If the industry partner requests an exemption to a policy then there should be a process for considering this. At UNC, it’s Crowell’s job to manage the policy and implement any alterations to it, but even he doesn’t have the authority to waive ownership rights, because this matter can only be approved by the president, he says.
"We tell companies that we generally won’t waive ownership rights, although technically I could take it to the president," Crowell explains. "Since it has to go with my recommendation, I can think of few circumstances in which I would do that."
UNC’s policy says the university owns inventions made by any research faculty when the inventions are created while the person is on staff and when it is related to the field of work for which the faculty member was hired, Crowell says.
"In all cases the university will forever maintain the right to practice that invention in our research lab," Crowell adds.
Two issues that sometimes become negotiation stumbling blocks include the option period and the use of an attorney.
A company might say they’d like a six-month option period for licensing any patents related to an invention, Crowell says.
"The company would like a lot of time before making a decision, but we prefer it to not be a long period because if the company doesn’t license it then we can license it to someone else," he says. "This issue seldom becomes a deal killer, but it does result in several rounds of back-and-forth discussion to determine the time frame."
When an invention is created, a company sometimes will say that if the research institution is going to license it and patent it, then the company wants its own patent lawyer involved, Crowell says. "We say, No, it has to be our attorney.’"
A research institution needs to make certain the patent is written in a way that gives the institution the maximum value from a research standpoint, whereas the company might have an incentive to have it written more narrowly, Crowell says.
As a compromise to the attorney issue, UNC will agree that if the company exercises its licensing option then the institution will allow the company’s lawyer to review every draft and will instruct the university’s counsel to take all reasonable input from the company’s counsel, Crowell says. "That usually satisfies them."

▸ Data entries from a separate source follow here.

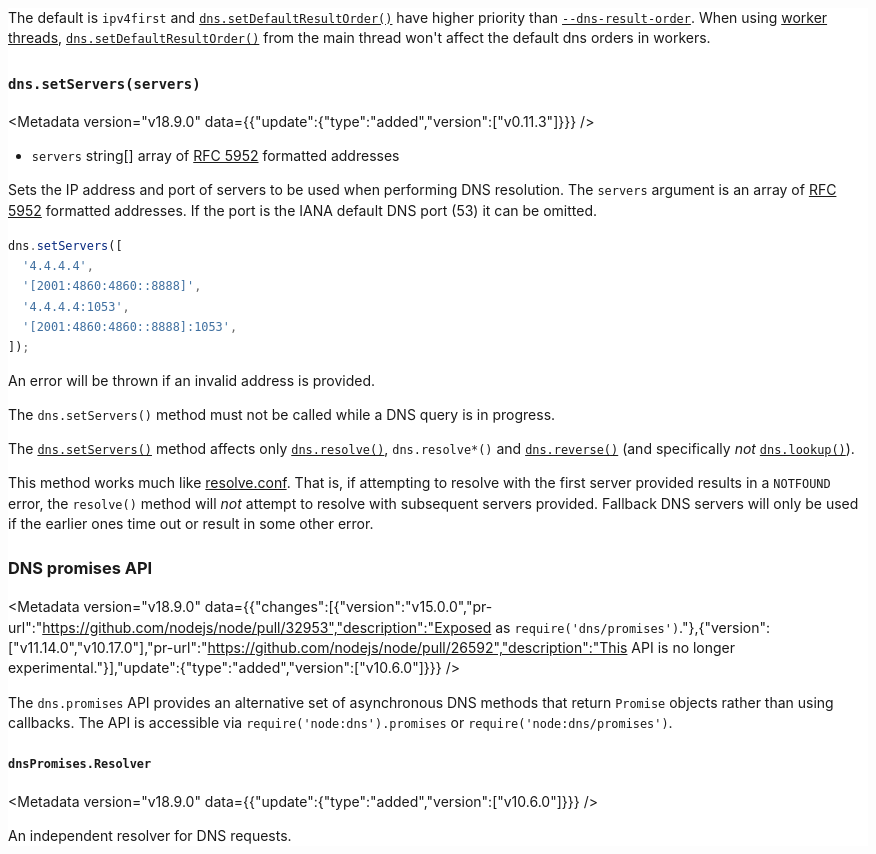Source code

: The default is `ipv4first` and [`dns.setDefaultResultOrder()`][] have higher
priority than [`--dns-result-order`][]. When using [worker threads][],
[`dns.setDefaultResultOrder()`][] from the main thread won't affect the default
dns orders in workers.

### <DataTag tag="M" /> `dns.setServers(servers)`

<Metadata version="v18.9.0" data={{"update":{"type":"added","version":["v0.11.3"]}}} />

* `servers` string\[] array of [RFC 5952][] formatted addresses

Sets the IP address and port of servers to be used when performing DNS
resolution. The `servers` argument is an array of [RFC 5952][] formatted
addresses. If the port is the IANA default DNS port (53) it can be omitted.

```js
dns.setServers([
  '4.4.4.4',
  '[2001:4860:4860::8888]',
  '4.4.4.4:1053',
  '[2001:4860:4860::8888]:1053',
]);
```

An error will be thrown if an invalid address is provided.

The `dns.setServers()` method must not be called while a DNS query is in
progress.

The [`dns.setServers()`][] method affects only [`dns.resolve()`][],
`dns.resolve*()` and [`dns.reverse()`][] (and specifically _not_
[`dns.lookup()`][]).

This method works much like
[resolve.conf](https://man7.org/linux/man-pages/man5/resolv.conf.5.html).
That is, if attempting to resolve with the first server provided results in a
`NOTFOUND` error, the `resolve()` method will _not_ attempt to resolve with
subsequent servers provided. Fallback DNS servers will only be used if the
earlier ones time out or result in some other error.

### DNS promises API

<Metadata version="v18.9.0" data={{"changes":[{"version":"v15.0.0","pr-url":"https://github.com/nodejs/node/pull/32953","description":"Exposed as `require('dns/promises')`."},{"version":["v11.14.0","v10.17.0"],"pr-url":"https://github.com/nodejs/node/pull/26592","description":"This API is no longer experimental."}],"update":{"type":"added","version":["v10.6.0"]}}} />

The `dns.promises` API provides an alternative set of asynchronous DNS methods
that return `Promise` objects rather than using callbacks. The API is accessible
via `require('node:dns').promises` or `require('node:dns/promises')`.

#### <DataTag tag="C" /> `dnsPromises.Resolver`

<Metadata version="v18.9.0" data={{"update":{"type":"added","version":["v10.6.0"]}}} />

An independent resolver for DNS requests.


[DNS error codes]: #error-codes
[Domain Name System (DNS)]: https://en.wikipedia.org/wiki/Domain_Name_System
[Implementation considerations section]: #implementation-considerations
[RFC 5952]: https://tools.ietf.org/html/rfc5952#section-6
[RFC 8482]: https://tools.ietf.org/html/rfc8482
[`--dns-result-order`]: /api/v18/cli#--dns-result-orderorder
[`Error`]: /api/v18/errors#class-error
[`UV_THREADPOOL_SIZE`]: /api/v18/cli#uv_threadpool_sizesize
[`dgram.createSocket()`]: /api/v18/dgram#dgramcreatesocketoptions-callback
[`dns.getServers()`]: #dnsgetservers
[`dns.lookup()`]: #dnslookuphostname-options-callback
[`dns.resolve()`]: #dnsresolvehostname-rrtype-callback
[`dns.resolve4()`]: #dnsresolve4hostname-options-callback
[`dns.resolve6()`]: #dnsresolve6hostname-options-callback
[`dns.resolveAny()`]: #dnsresolveanyhostname-callback
[`dns.resolveCaa()`]: #dnsresolvecaahostname-callback
[`dns.resolveCname()`]: #dnsresolvecnamehostname-callback
[`dns.resolveMx()`]: #dnsresolvemxhostname-callback
[`dns.resolveNaptr()`]: #dnsresolvenaptrhostname-callback
[`dns.resolveNs()`]: #dnsresolvenshostname-callback
[`dns.resolvePtr()`]: #dnsresolveptrhostname-callback
[`dns.resolveSoa()`]: #dnsresolvesoahostname-callback
[`dns.resolveSrv()`]: #dnsresolvesrvhostname-callback
[`dns.resolveTxt()`]: #dnsresolvetxthostname-callback
[`dns.reverse()`]: #dnsreverseip-callback
[`dns.setDefaultResultOrder()`]: #dnssetdefaultresultorderorder
[`dns.setServers()`]: #dnssetserversservers
[`dnsPromises.getServers()`]: #dnspromisesgetservers
[`dnsPromises.lookup()`]: #dnspromiseslookuphostname-options
[`dnsPromises.resolve()`]: #dnspromisesresolvehostname-rrtype
[`dnsPromises.resolve4()`]: #dnspromisesresolve4hostname-options
[`dnsPromises.resolve6()`]: #dnspromisesresolve6hostname-options
[`dnsPromises.resolveAny()`]: #dnspromisesresolveanyhostname
[`dnsPromises.resolveCaa()`]: #dnspromisesresolvecaahostname
[`dnsPromises.resolveCname()`]: #dnspromisesresolvecnamehostname
[`dnsPromises.resolveMx()`]: #dnspromisesresolvemxhostname
[`dnsPromises.resolveNaptr()`]: #dnspromisesresolvenaptrhostname
[`dnsPromises.resolveNs()`]: #dnspromisesresolvenshostname
[`dnsPromises.resolvePtr()`]: #dnspromisesresolveptrhostname
[`dnsPromises.resolveSoa()`]: #dnspromisesresolvesoahostname
[`dnsPromises.resolveSrv()`]: #dnspromisesresolvesrvhostname
[`dnsPromises.resolveTxt()`]: #dnspromisesresolvetxthostname
[`dnsPromises.reverse()`]: #dnspromisesreverseip
[`dnsPromises.setDefaultResultOrder()`]: #dnspromisessetdefaultresultorderorder
[`dnsPromises.setServers()`]: #dnspromisessetserversservers
[`socket.connect()`]: /api/v18/net#socketconnectoptions-connectlistener
[`util.promisify()`]: /api/v18/util#utilpromisifyoriginal
[supported `getaddrinfo` flags]: #supported-getaddrinfo-flags
[worker threads]: worker_threads.md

Research institutions also need to spell out all conflict of interest policies, keeping these up to date, and communicating these to industry partners, Crowell says.
UNC’s policy is that sunlight is the best disinfectant, so all conflicts of interest or potential ones are disclosed, Crowell says.
When there are significant conflicts of interest are posed by potential industry sponsors of research, then it will need to be reviewed by a conflict of interest committee before the research proceeds, he adds.
"We define a procedure by which our faculty discloses through university channels any conflicts they have and any conflicts that involve anything with significant financial interest," Crowell says.